Elon Musk-led social platform X is changing how it pays creators, aiming to reduce incentives for engagement farming and to direct revenue sharing toward original, high-quality content that adds value to the Timeline. According to X Product Head Nikita Bier, the update for the creator payout cycle will experiment with tools to identify original authors and will derank low-quality content—an approach that targets the mechanics of monetization rather than the content itself. The move follows months of criticism that X’s earlier payout rules rewarded accounts posting low-quality viral videos or clickbait to maximize impressions.
What X is changing in its monetization mechanics
X Product Head Nikita Bier outlined the rationale and mechanics of the revamp in a post on X. Bier stated that for the current payout cycle, X is “experimenting with new tools to identify original authors of content and allocating a portion of revenue to them.” The update also includes deranking low-quality content alongside incentivizing original, high-quality content that brings new value to the Timeline.
Bier framed the policy shift in terms of how X’s revenue sharing should work. He wrote that reposts and commentary would “always be a core pillar of X,” but that the Revenue Sharing programme should not simply reward the accounts that “helped [content] travel furthest.” Instead, the programme should “reward[] the effort it takes to produce something,” with the stated goal of building “a richer Timeline.” Bier also said that the Revenue Sharing programme “will continue to evolve” to encourage creators to post “their best content” to X.
Technically, the key change is the introduction of tools designed to identify original authors. While the source does not describe the specific technical method—such as how X determines originality or how it handles reposts, remixes, or commentary—the emphasis on “tools to identify original authors” indicates a shift toward attribution mechanisms within the payout pipeline.
Why engagement farming became a focus
The revamp arrives after months of criticism of X for promoting engagement farming. In this practice, accounts post low-quality viral videos or clickbait content to improve the number of impressions on their posts, which was a key factor in the X creator payout. In other words, the incentive structure rewarded distribution volume over content quality.
Engagement farming becomes a systems problem when monetization relies on signals that can be gamed. X’s creator payout tied to impressions created incentives for the spread of low-quality content. By changing what counts and how revenue is allocated, X is attempting to modify the feedback loop between content performance metrics and payout outcomes.

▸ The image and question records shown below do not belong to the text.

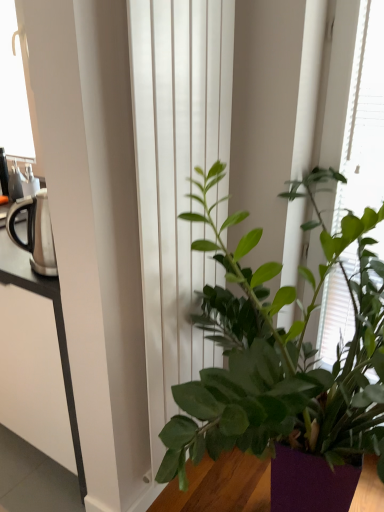
This screenshot has width=384, height=512. What do you see at coordinates (285, 362) in the screenshot?
I see `green matte plant at center` at bounding box center [285, 362].

Measure the distance between point (299, 342) and camera.

They are 3.53 feet apart.

This screenshot has width=384, height=512. I want to click on green matte plant at center, so click(x=285, y=362).

From the image's perspective, is green matte plant at center beneath silver metallic kettle at left?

The updates could reduce the volume of clickbait-style posts while preserving legitimate reposting and discussion. Bier’s language that reposts and commentary remain a “core pillar” suggests X is attempting to preserve conversational distribution while adjusting monetization incentives.

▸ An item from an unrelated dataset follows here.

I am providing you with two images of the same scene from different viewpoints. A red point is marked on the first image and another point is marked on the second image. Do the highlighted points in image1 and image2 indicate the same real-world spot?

Prior payout changes: reply spam and impression counting
This update is not X’s first adjustment to payout criteria. Earlier in the year, Bier announced another change: X stopped counting impressions on replies toward monetization payout in order to reduce “reply spam.” The platform now counts only organic views on the main homepage timeline toward payout.
From a product perspective, these changes indicate that X’s creator payout system is sensitive to how different surfaces contribute to impressions. Moving from “replies” to “main homepage timeline” reduces the ability to manufacture payouts through low-effort reply activity. The new revamp extends that pattern by shifting revenue attribution from whoever “helped [content] travel furthest” toward the original author, using tools to identify who created the content in the first place.

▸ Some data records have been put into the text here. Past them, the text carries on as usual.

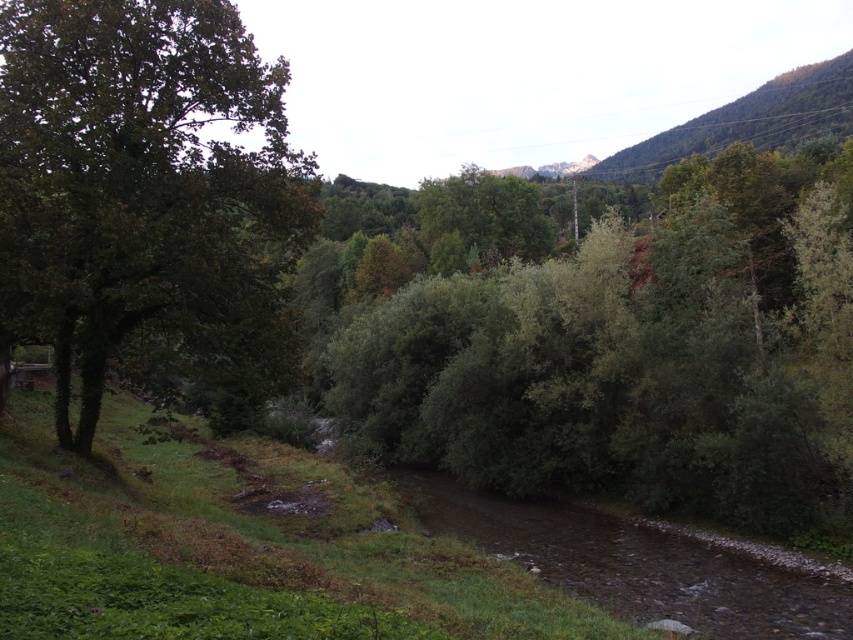
Between green leafy bush at center and green leafy tree at left, which one is positioned higher?

green leafy tree at left is above.

In the scene shown: Does green leafy bush at center appear over green leafy tree at left?

No.

Is point (461, 195) positioned after point (186, 333)?

That is True.

Identify the location of green leafy bush at center. The height and width of the screenshot is (640, 853). click(631, 355).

The sequence indicates that X is iterating on both (1) the signal sources that feed payout (organic views on the main homepage timeline) and (2) the attribution logic that determines who receives revenue for performance.
Regional weighting proposal and leadership intervention
The source also highlights an internal policy decision. Bier had proposed a change to the revenue sharing programme where X would give weight to impressions from the poster’s home region, intended to encourage content that resonates with people in that country. That proposal was vetoed by Elon Musk. Following criticism, Musk stated the policy was on “pause moving forward with this until further consideration.”
This detail shows how creator monetization rules can intersect with questions of audience targeting, fairness, and localization. The veto indicates that X’s monetization strategy is actively being shaped, with leadership intervention when proposed changes trigger backlash.
For industry observers, this suggests that payout programs can become a high-stakes policy surface: small changes to how impressions are weighted or counted can have significant effects on creator behavior. The combination of deranking low-quality content, experimenting with original-author identification, and revising impression sources reflects a broader trend in platform monetization—moving from simple performance metrics toward more complex ranking and attribution systems.
What comes next
The source notes that eligibility for X creator payout depends on meeting X’s monetization criteria, though specific criteria are not detailed in the available information. The described direction is specific: X will experiment with tools to identify original authors, allocate a portion of revenue to them, and derank low-quality content—while keeping reposts and commentary central to the platform.
Given that X has already adjusted payout counting to reduce “reply spam,” the current update represents another iteration in the same design loop: modify the signals that drive payouts, observe creator behavior, then refine. Whether these changes measurably reduce engagement farming will likely depend on how well X’s originality tools and deranking mechanisms align with what users and creators consider “original” and “high-quality.” The source does not provide performance results or timelines beyond the announcement of the new payout-cycle experiment.